* **Given data**

━━━━━━━━━━

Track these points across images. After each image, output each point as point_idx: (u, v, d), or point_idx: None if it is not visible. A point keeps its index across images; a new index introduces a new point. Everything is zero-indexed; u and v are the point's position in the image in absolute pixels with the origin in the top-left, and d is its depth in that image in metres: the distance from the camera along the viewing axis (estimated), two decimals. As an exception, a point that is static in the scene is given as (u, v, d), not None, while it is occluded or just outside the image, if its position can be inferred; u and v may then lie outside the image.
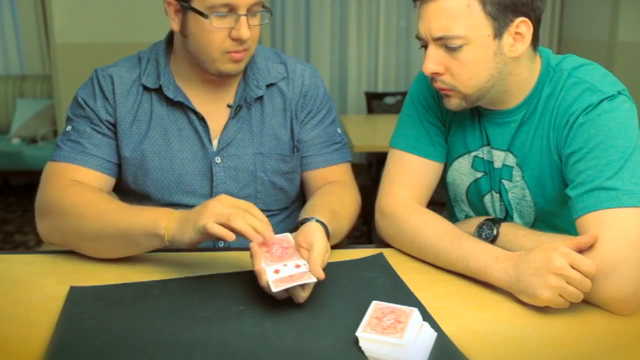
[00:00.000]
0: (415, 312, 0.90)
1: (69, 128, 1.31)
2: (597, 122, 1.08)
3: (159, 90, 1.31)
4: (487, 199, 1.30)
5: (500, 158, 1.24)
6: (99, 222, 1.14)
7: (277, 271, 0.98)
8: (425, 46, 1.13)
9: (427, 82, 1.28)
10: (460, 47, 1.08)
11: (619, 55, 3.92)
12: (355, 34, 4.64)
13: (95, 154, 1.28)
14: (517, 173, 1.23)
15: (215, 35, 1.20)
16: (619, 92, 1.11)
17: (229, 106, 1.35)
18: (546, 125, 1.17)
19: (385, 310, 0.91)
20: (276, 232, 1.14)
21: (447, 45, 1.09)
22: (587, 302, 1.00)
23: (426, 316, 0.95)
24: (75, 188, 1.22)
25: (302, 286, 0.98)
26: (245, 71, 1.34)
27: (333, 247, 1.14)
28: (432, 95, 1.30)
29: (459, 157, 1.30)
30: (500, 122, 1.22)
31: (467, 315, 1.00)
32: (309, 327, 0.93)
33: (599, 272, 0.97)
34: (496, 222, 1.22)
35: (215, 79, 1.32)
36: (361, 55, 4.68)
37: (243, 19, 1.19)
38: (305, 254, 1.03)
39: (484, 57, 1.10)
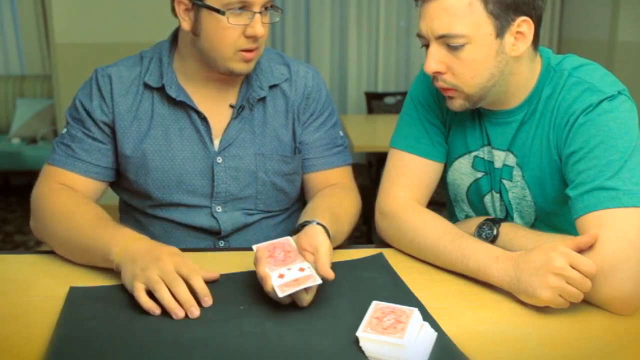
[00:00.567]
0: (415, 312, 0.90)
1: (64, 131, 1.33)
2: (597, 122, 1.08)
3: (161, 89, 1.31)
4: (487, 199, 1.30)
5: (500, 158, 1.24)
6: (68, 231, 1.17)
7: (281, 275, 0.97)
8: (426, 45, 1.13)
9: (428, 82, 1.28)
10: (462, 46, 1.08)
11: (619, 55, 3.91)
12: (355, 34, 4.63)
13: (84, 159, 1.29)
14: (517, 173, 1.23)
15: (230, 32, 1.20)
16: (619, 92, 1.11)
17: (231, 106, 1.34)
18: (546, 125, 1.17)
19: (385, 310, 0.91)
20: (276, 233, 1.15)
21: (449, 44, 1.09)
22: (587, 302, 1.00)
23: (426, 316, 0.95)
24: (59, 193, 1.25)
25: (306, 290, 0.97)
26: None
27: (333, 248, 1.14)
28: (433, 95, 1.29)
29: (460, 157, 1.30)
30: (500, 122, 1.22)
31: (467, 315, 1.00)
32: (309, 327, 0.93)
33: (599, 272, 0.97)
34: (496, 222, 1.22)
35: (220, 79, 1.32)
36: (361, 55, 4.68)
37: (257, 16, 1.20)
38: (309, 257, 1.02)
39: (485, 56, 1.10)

━━━━━━━━━━

* **Exercise goal**
Word for word, restate the lines above from the line containing "15: (215, 35, 1.20)" through the line containing "26: (245, 71, 1.34)", with both included and nothing else.

* **Task answer**
15: (215, 35, 1.20)
16: (619, 92, 1.11)
17: (229, 106, 1.35)
18: (546, 125, 1.17)
19: (385, 310, 0.91)
20: (276, 232, 1.14)
21: (447, 45, 1.09)
22: (587, 302, 1.00)
23: (426, 316, 0.95)
24: (75, 188, 1.22)
25: (302, 286, 0.98)
26: (245, 71, 1.34)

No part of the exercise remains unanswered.